Memory Access Permissions (Windows CE 5.0)
Processes in Microsoft® Windows® CE map into different virtual addresses. Although any process can look into the memory of any other process, the Windows CE security system prevents this from being universally true all of the time. A driver can access memory in any process, but to do so, it must be able to unlock the permissions for those address spaces.
Although the details of the virtual-to-physical mapping are device-dependent, the basic layout tends to be the same from one device to another. Accessing the address space of an application can be complicated when a device driver creates a thread because access to process address spaces is set on a thread-by-thread basis. Each thread has a 32-bit flag, one bit per process, that describes the process a thread can access.
A thread can call the SetProcPermissions function to modify the permission mask, which controls the thread's access each process address space. The same thread can call the GetCurrentPermissions function to get the mask field for current permissions, so that the permissions can be reset when the thread has accessed the process data.

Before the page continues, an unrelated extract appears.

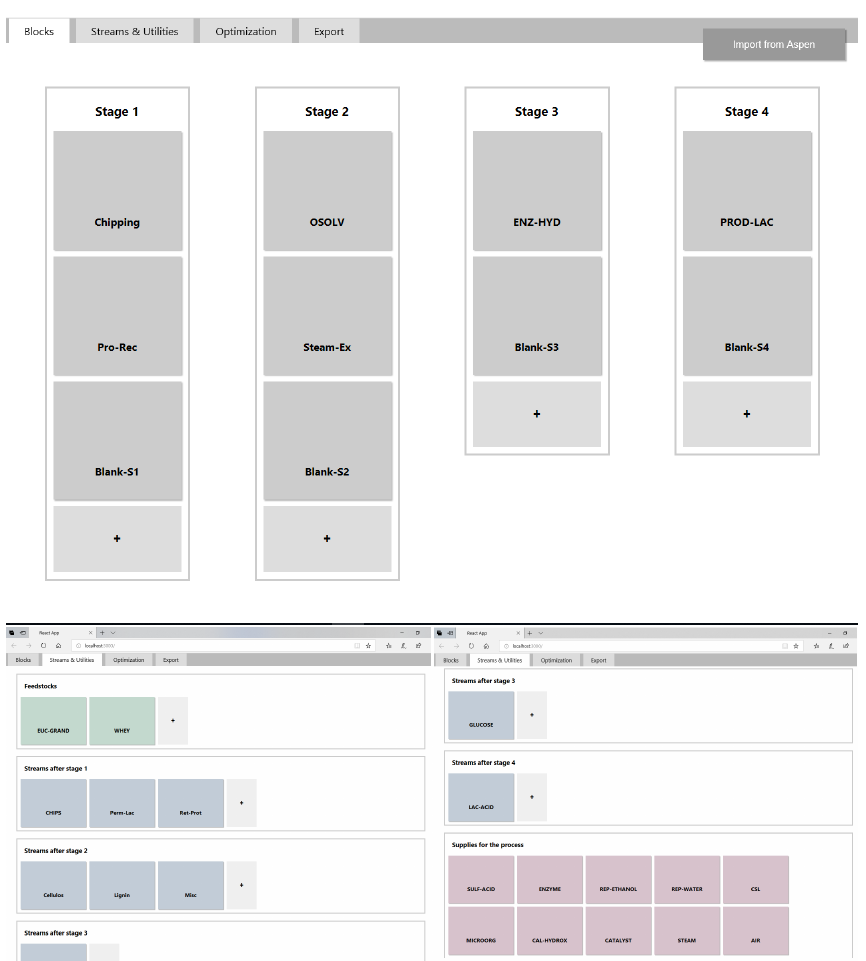
Figure 6. Screenshot of the implementation of the superstructure in Figure 5 in BISSO. Top: Blocks tab; Bottom: Stream and Utilities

Because by default, the operating system does not run in full-kernel mode, and you cannot assume that driver threads run in kernel mode. Although there may be situations where you need to enter full-kernel mode.
Note If you are building run-time images in Platform Builder, you can clear the IMGNOTALLKMODE environment variable so your run-time image executes in user-mode by default.
To programmatically enable full-kernel mode
- Call the SetKMode function with TRUE.
- Do the work that requires full-kernel mode.
- Call SetKMode with FALSE to exit full-kernel mode.